▸ **PROBLEM STATEMENT**:
Copy the first line of the entries below and every line after it through the line containing "nose: (1617, 422)". Do not include pictures.

Images with localized body landmarks:
......
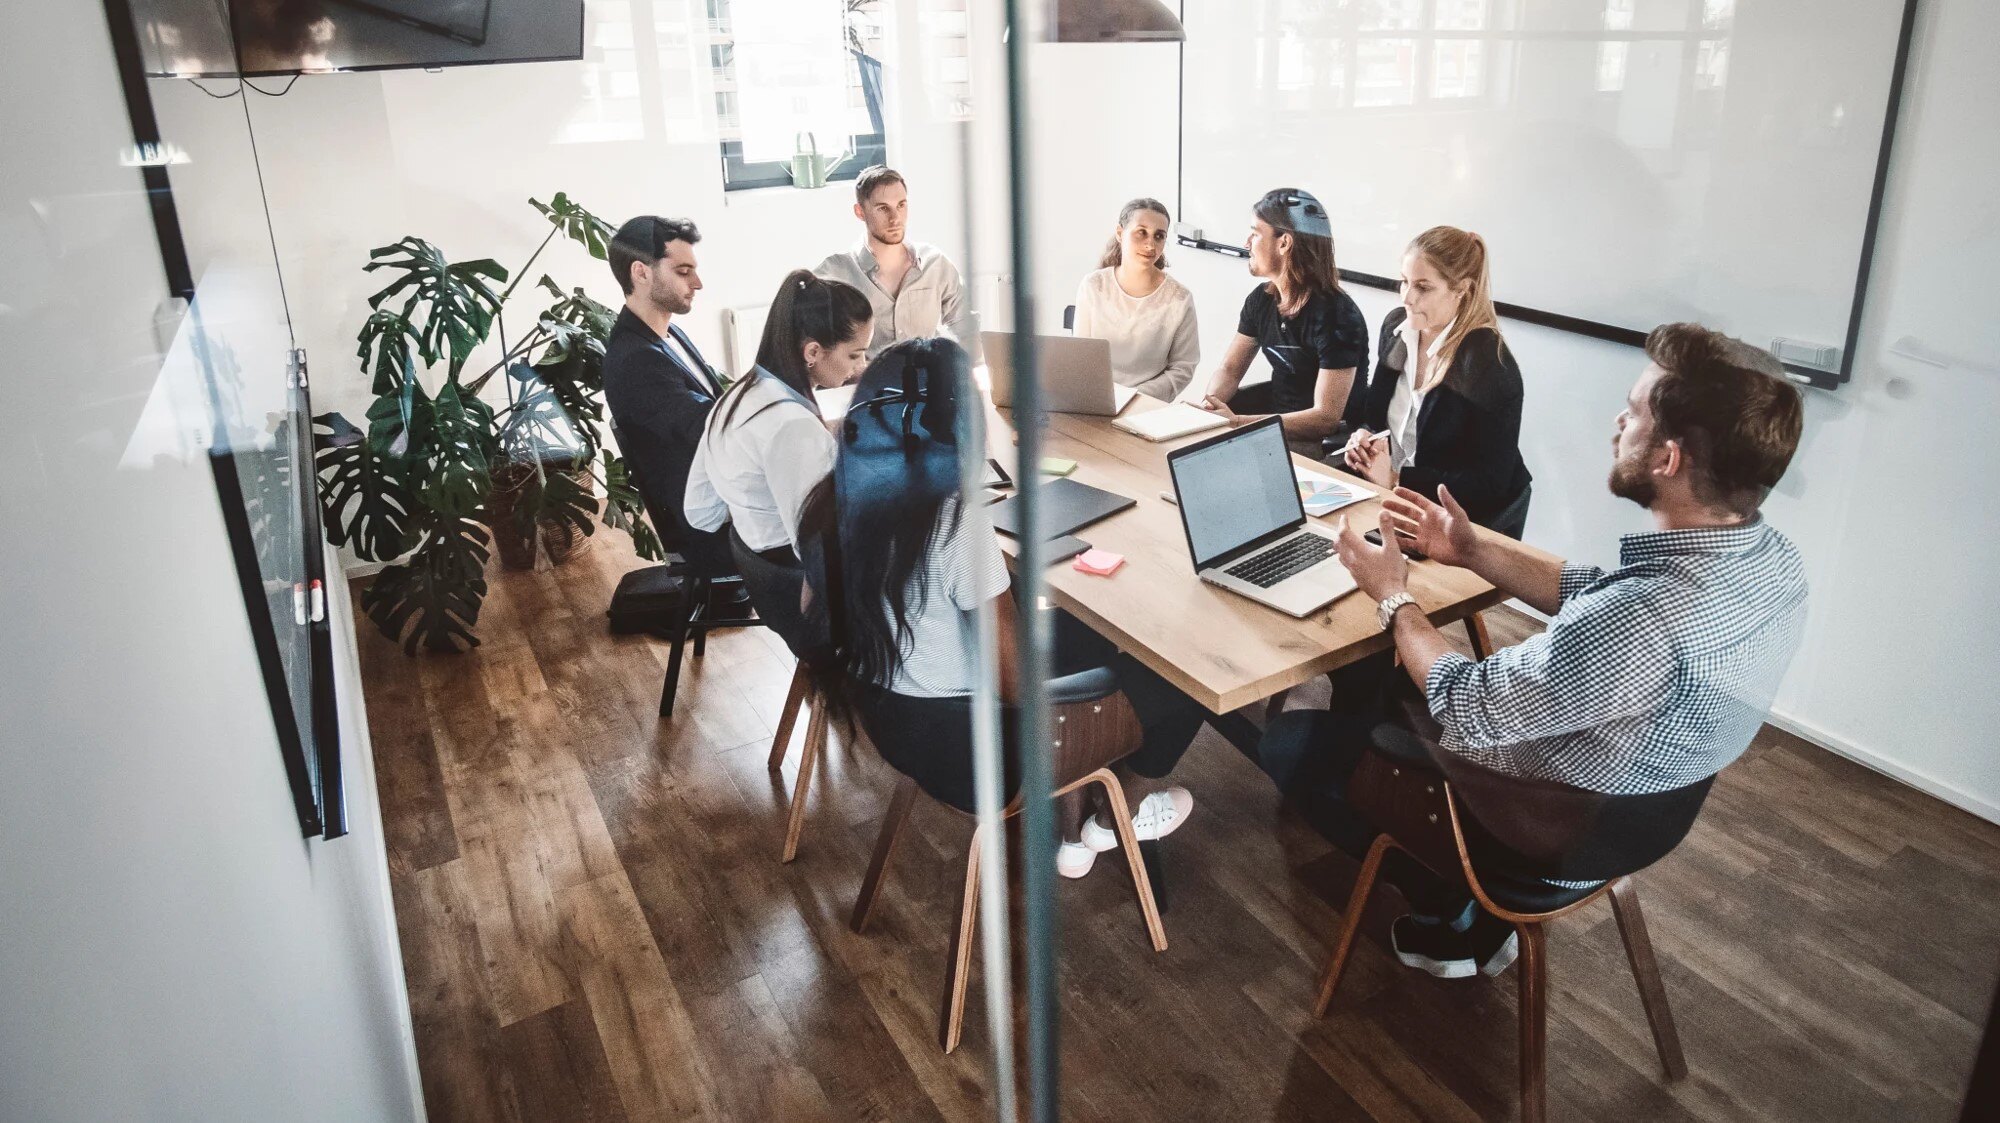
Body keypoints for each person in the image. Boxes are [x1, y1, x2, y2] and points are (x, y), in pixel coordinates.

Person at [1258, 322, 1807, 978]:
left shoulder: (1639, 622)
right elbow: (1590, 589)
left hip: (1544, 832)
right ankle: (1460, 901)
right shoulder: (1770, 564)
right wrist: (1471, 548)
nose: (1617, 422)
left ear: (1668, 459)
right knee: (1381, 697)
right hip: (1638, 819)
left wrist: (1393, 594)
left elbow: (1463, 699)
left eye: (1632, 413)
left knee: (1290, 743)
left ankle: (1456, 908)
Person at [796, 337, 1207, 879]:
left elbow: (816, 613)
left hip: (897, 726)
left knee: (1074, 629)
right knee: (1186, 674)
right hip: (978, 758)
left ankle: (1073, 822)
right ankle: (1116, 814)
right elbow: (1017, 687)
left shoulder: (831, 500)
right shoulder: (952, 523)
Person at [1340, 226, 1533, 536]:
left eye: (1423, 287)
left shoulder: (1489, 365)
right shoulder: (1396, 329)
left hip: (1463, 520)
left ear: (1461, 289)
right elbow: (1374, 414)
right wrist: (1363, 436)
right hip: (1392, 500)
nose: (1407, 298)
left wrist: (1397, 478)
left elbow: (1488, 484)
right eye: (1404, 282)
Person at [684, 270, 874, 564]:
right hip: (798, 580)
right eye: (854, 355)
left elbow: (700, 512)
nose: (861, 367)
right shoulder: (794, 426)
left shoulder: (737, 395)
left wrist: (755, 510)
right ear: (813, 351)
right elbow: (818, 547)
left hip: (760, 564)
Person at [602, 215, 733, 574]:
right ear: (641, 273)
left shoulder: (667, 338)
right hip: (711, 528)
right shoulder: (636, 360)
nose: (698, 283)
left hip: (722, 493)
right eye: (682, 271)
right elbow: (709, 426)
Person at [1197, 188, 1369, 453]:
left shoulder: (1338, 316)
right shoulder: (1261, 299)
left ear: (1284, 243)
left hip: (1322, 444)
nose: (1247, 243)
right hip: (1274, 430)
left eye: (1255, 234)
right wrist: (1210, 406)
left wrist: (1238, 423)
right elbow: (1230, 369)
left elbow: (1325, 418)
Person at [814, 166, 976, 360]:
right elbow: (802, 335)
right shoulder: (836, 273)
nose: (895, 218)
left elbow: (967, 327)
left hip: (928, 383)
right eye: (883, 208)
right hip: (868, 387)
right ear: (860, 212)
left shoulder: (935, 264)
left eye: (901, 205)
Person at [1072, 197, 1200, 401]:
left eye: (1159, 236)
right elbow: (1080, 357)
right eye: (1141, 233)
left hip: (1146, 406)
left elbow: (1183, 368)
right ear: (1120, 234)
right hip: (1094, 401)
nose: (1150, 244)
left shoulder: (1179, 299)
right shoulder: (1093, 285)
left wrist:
......
▸ **RESULT BELOW**:
Body keypoints for each person in the image. Boxes are [x1, y1, x2, y2] and points are (x, y), in pixel coordinates.

Person at [1258, 322, 1807, 978]:
left shoulder: (1639, 622)
right elbow: (1590, 589)
left hip: (1544, 832)
right ankle: (1460, 901)
right shoulder: (1770, 564)
right wrist: (1471, 548)
nose: (1617, 422)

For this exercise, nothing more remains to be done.